Many churches have provided volunteer labor to help non-profit housing organizations build and repair affordable homes.
Eastern Avenue Christian Reformed Church | Grand Rapids, Michigan
As the housing market in Grand Rapids, Michigan, tightens property values steadily rise. While this trend increases equity for homeowners, it has created an affordability crisis for many renters with lower incomes. Rent prices have skyrocketed, increasing by more than 50% since 2011, while area median income has increased only 18% in the same period of time. Involuntary displacement is a matter of increasing concern.
The Community Homes Initiative was launched in 2017 by the Inner-City Christian Federation (ICCF) to address the housing crisis that is quietly escalating on the edge of gentrifying areas in Grand Rapids. Groups of volunteers from around the city have joined ICCF in its effort to address the issue. When an out-of-state investment company decided to liquidate its rental house portfolio in Grand Rapids, ICCF purchased 213 housing units on 177 properties in 2017. In 2018 it acquired 35 more. Because it does not have the resources to renovate all 248 housing units itself, it is asking local churches to partner with them in caring for their neighbors by choosing a house to “adopt.”
The house at 741 Baxter Street was adopted by Eastern Avenue Christian Reformed Church, just around the corner. When the congregation heard about the proposed partnership, it responded with immediate and enthusiastic support. In the space of one hour after a Sunday morning service, the house rehab project garnered enough financial pledges to pay for the building materials, and enough volunteers to provide the labor. Volunteers logged over 1,000 hours of work at the Baxter house. Cost of materials: $13,300.
The team of church volunteers replaced the flooring throughout the house, installed insulation and appliances, and painted the walls. They also replaced outdated features like doorframes that no longer meet building code and the worn steps and pillars on the front porch. In a matter of months, the Baxter house was transformed into a functional and attractive living space.

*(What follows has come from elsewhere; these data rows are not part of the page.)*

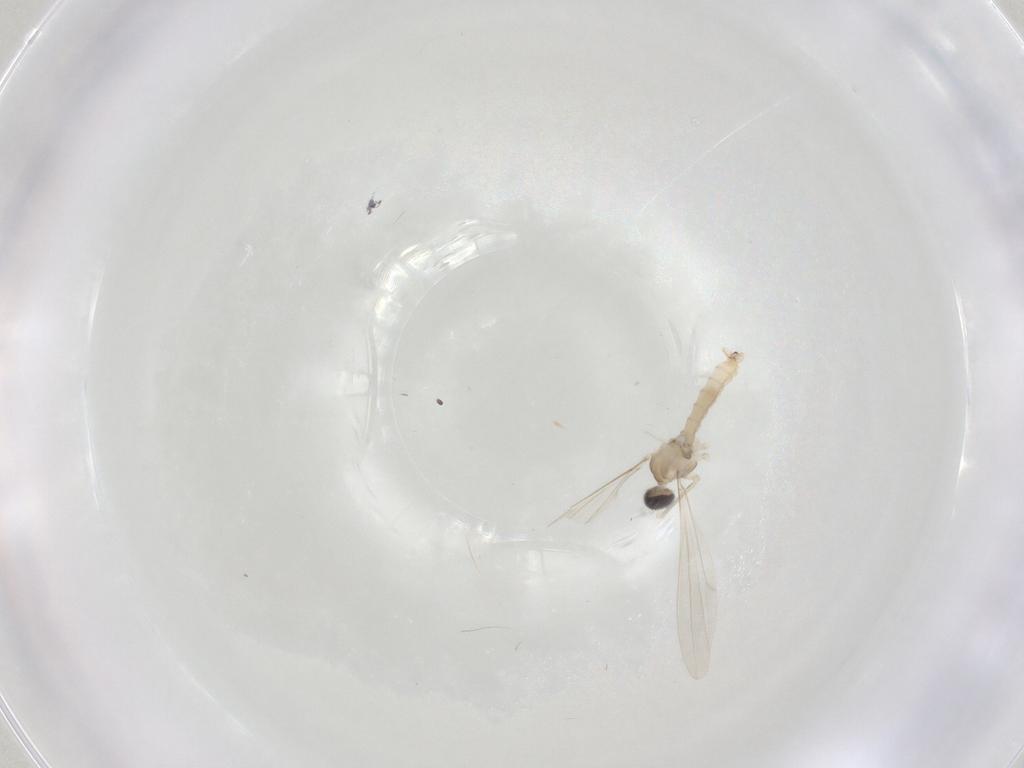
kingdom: Animalia
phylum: Arthropoda
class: Insecta
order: Diptera
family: Cecidomyiidae
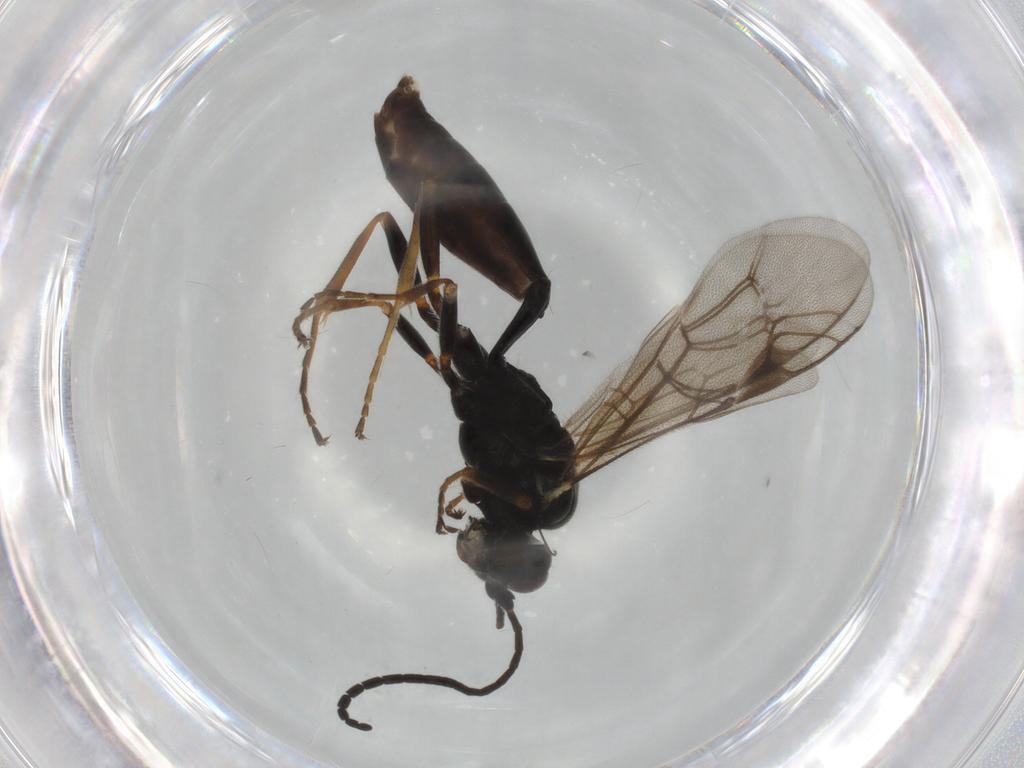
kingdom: Animalia
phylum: Arthropoda
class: Insecta
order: Hymenoptera
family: Ichneumonidae
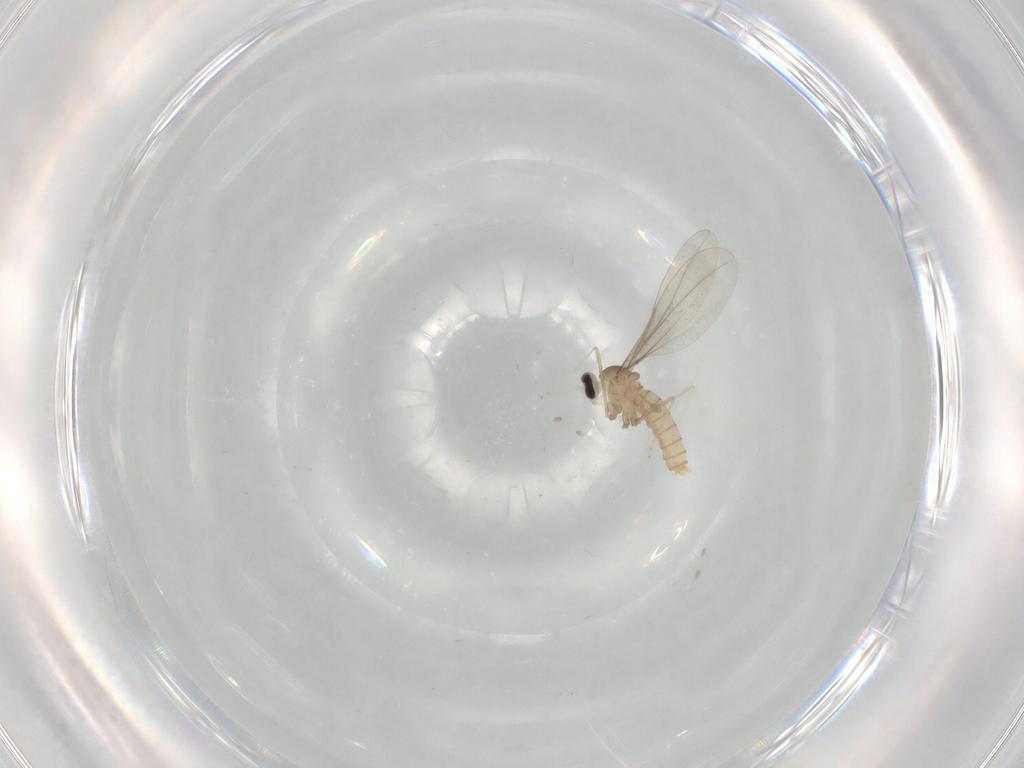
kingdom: Animalia
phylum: Arthropoda
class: Insecta
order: Diptera
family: Cecidomyiidae
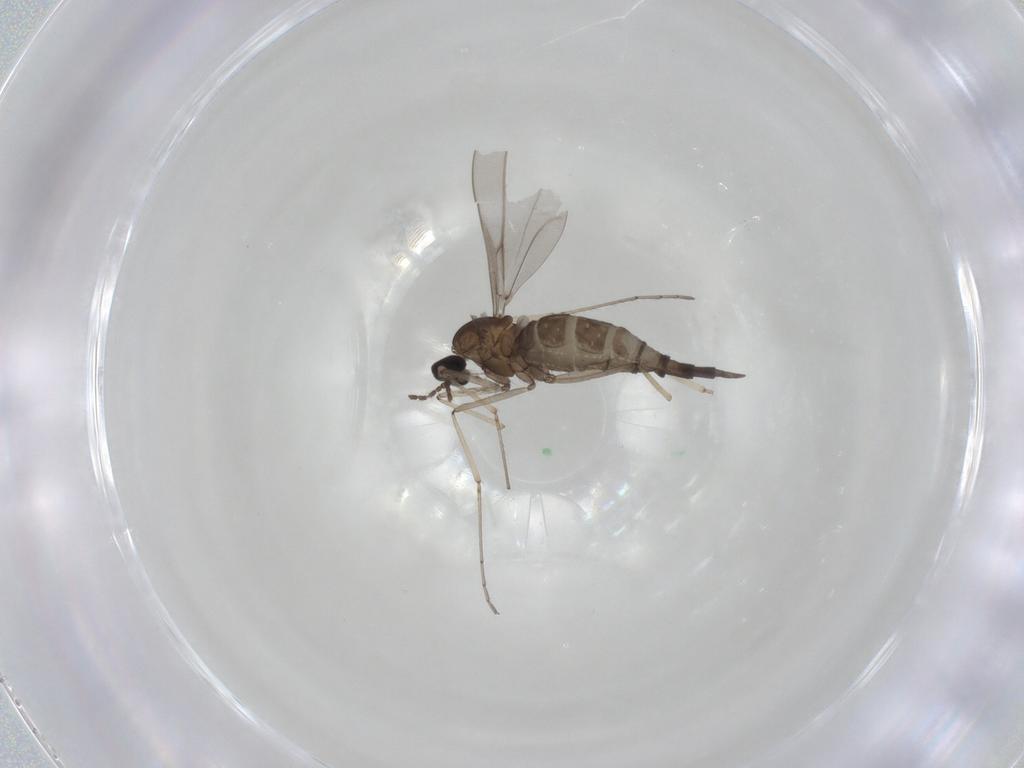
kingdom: Animalia
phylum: Arthropoda
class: Insecta
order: Diptera
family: Cecidomyiidae
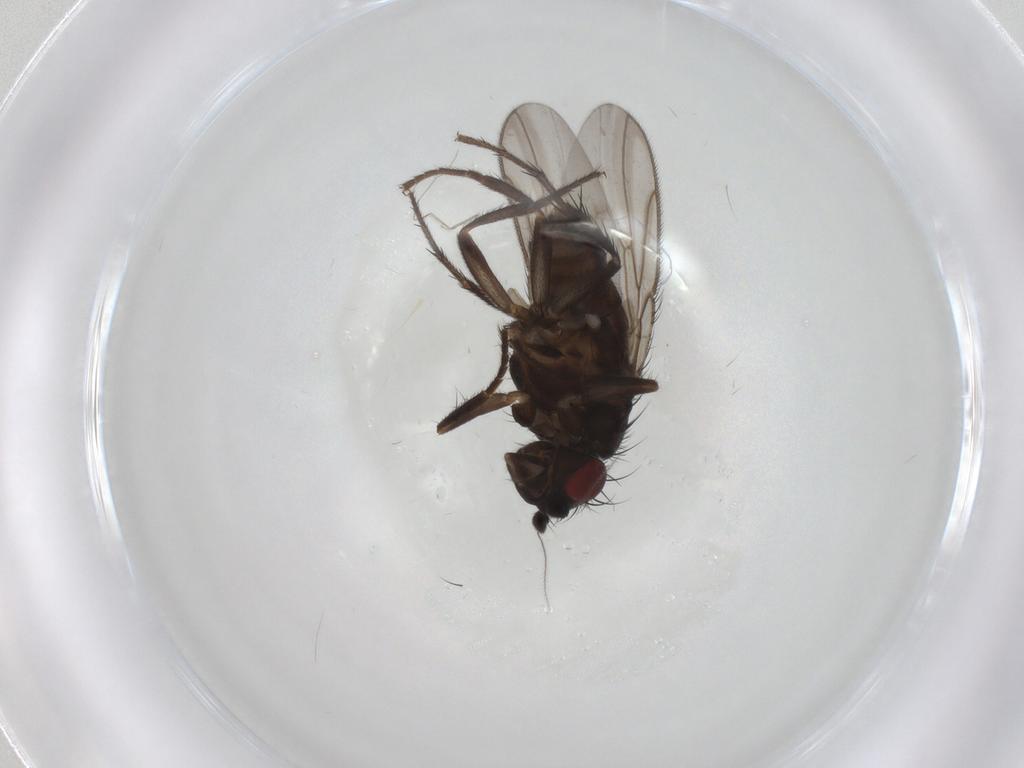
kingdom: Animalia
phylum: Arthropoda
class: Insecta
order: Diptera
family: Sphaeroceridae
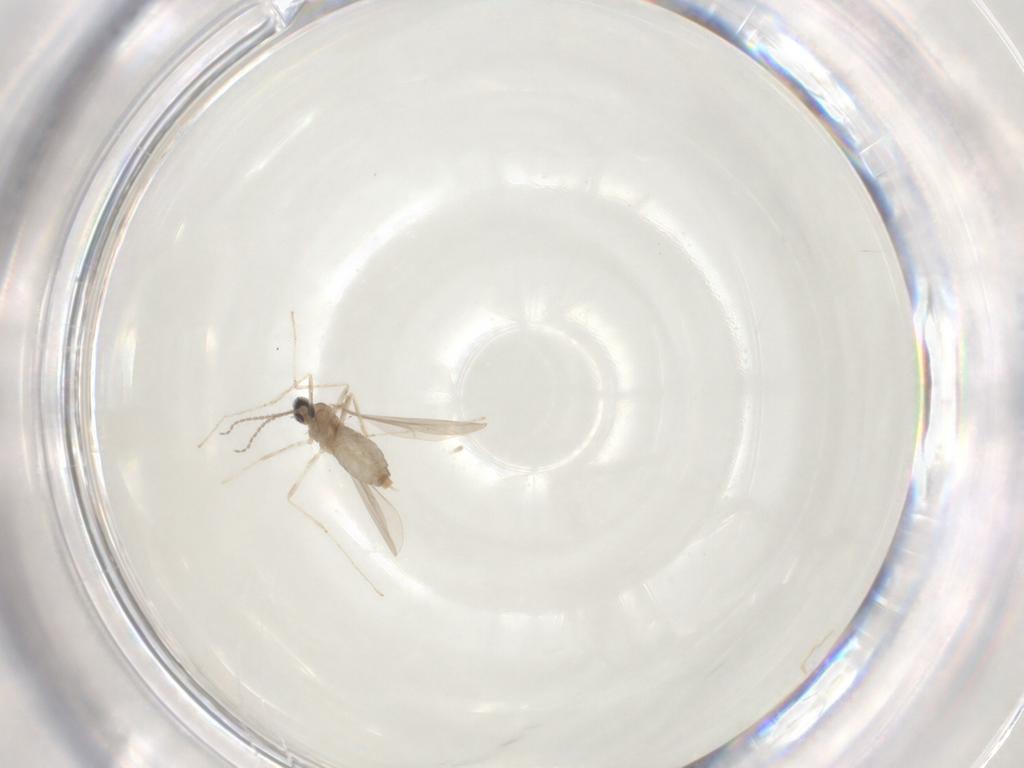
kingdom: Animalia
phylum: Arthropoda
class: Insecta
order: Diptera
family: Cecidomyiidae
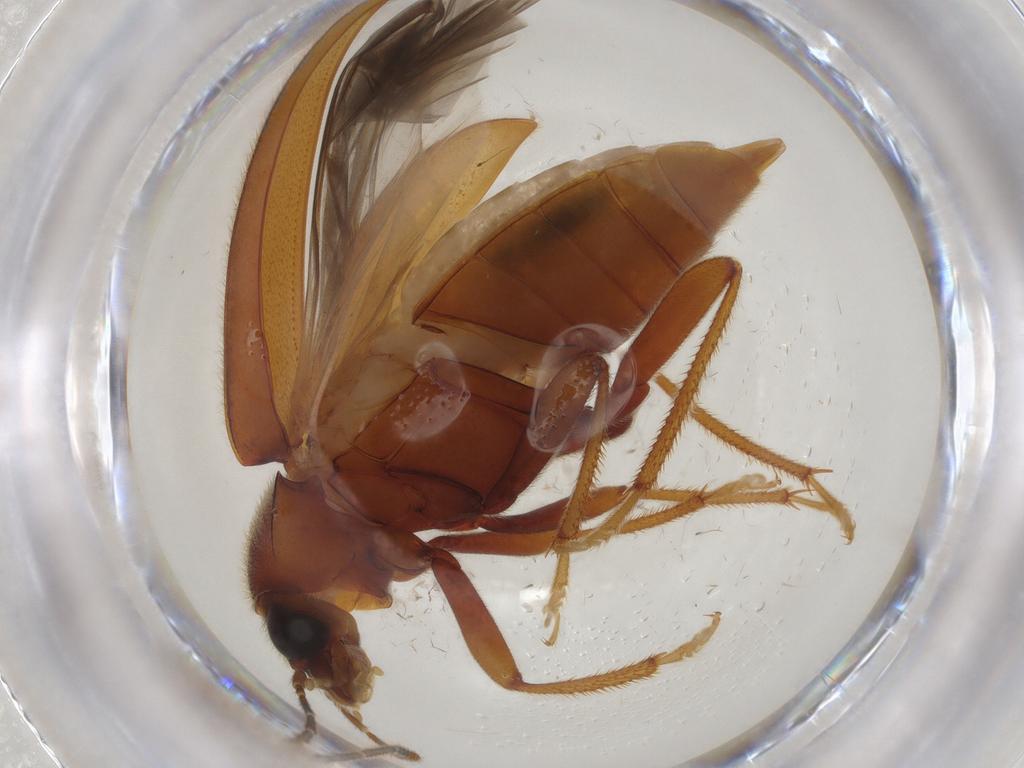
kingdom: Animalia
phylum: Arthropoda
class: Insecta
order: Coleoptera
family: Ptilodactylidae
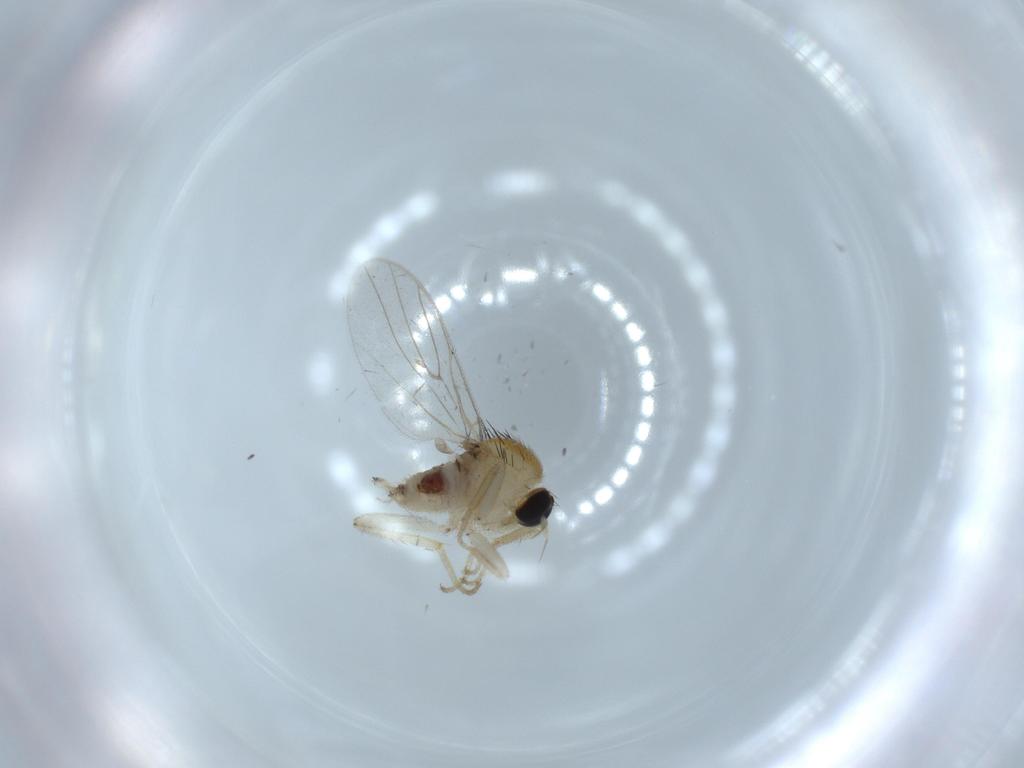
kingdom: Animalia
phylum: Arthropoda
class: Insecta
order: Diptera
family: Hybotidae
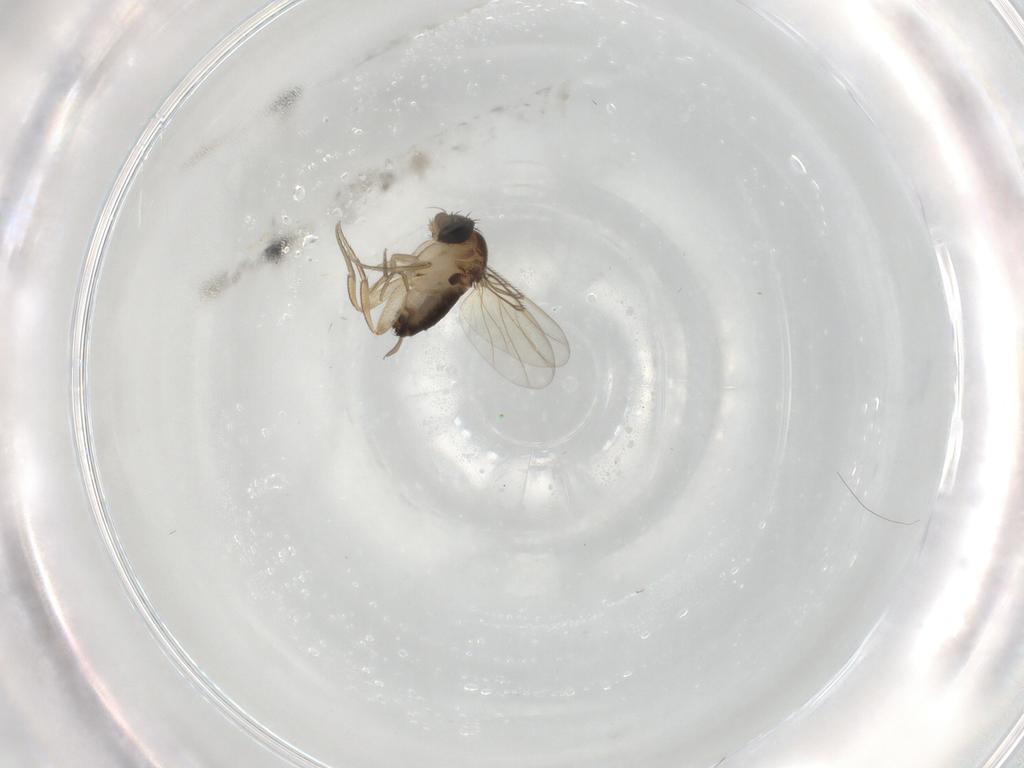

Calvin University students pitched in as well. They built, painted, and installed kitchen cabinets. They did most of their work at Home Repair Services, a local organization dedicated to educating vulnerable homeowners in home repair skills and assisting them with renovations. Students not only acquired practical home repair skills as well as an understanding of the history of redlining, zoning, and home finance—they also participated in a concrete response to God’s call to “do justice” (Micah 6:8).